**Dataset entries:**
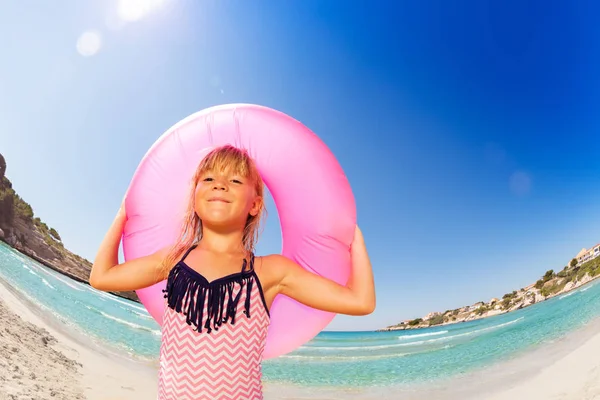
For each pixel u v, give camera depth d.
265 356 2.01
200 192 1.56
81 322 13.62
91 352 10.09
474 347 17.66
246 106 2.05
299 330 1.99
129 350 11.69
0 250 26.27
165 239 1.95
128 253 1.94
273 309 1.98
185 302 1.42
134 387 7.98
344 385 11.93
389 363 15.80
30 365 7.30
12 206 39.22
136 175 1.99
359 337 31.16
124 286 1.66
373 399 10.20
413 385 11.67
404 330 39.75
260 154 2.01
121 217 1.92
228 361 1.38
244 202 1.57
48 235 42.22
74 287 23.44
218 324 1.39
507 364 12.45
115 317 16.94
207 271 1.46
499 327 24.30
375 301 1.69
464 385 10.82
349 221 1.87
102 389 7.34
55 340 9.86
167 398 1.41
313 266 1.92
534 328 19.66
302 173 1.95
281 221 2.09
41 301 14.76
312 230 1.92
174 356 1.40
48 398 5.96
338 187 1.91
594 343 11.98
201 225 1.74
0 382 5.92
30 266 25.64
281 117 2.02
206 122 2.03
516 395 8.83
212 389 1.36
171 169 2.00
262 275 1.55
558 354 12.25
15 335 8.71
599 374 8.69
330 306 1.62
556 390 8.53
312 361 16.48
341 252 1.86
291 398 10.23
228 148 1.70
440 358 16.06
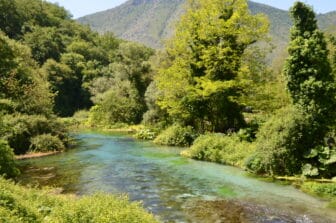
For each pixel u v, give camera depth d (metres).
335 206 14.90
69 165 25.17
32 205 11.18
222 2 34.59
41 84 40.53
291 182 19.12
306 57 22.30
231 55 33.34
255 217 13.72
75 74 105.25
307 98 21.98
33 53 107.56
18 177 21.27
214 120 35.44
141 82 65.00
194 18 35.72
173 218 13.70
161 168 23.64
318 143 21.16
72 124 66.38
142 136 44.03
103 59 135.38
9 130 30.38
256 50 34.28
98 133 52.44
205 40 34.97
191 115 36.31
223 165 24.53
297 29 23.28
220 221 13.33
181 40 36.09
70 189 18.39
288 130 20.77
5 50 38.12
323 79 22.22
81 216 10.09
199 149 27.36
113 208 10.80
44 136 32.12
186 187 18.56
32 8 133.75
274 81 35.28
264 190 17.67
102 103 67.94
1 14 111.75
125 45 75.56
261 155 21.41
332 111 21.84
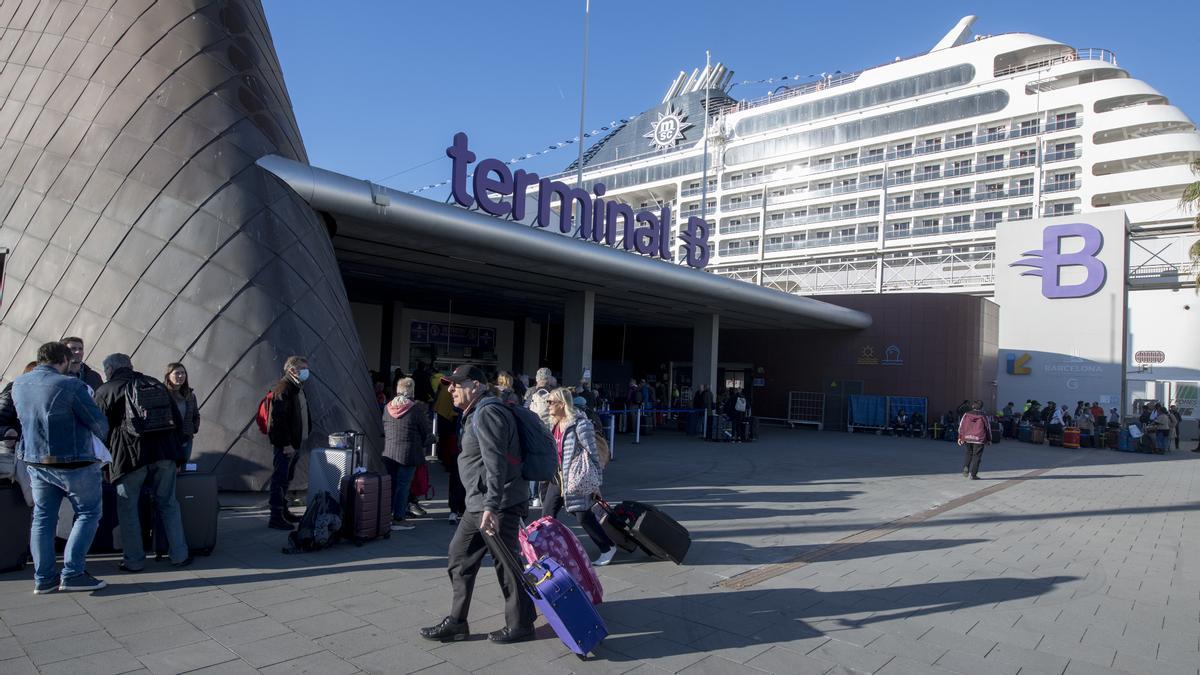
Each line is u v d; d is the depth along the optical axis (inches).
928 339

**REQUIRED WORK:**
Give back, word for word, only the lines above from the line holding "124 286 1.66" to the line holding "55 340 9.86", both included.

**TASK ANSWER:**
124 286 1.66
373 399 10.20
413 385 11.67
404 330 39.75
260 154 2.01
121 217 1.92
228 361 1.38
244 202 1.57
48 235 42.22
74 287 23.44
218 324 1.39
507 364 12.45
115 317 16.94
207 271 1.46
499 327 24.30
375 301 1.69
464 385 10.82
349 221 1.87
102 389 7.34
55 340 9.86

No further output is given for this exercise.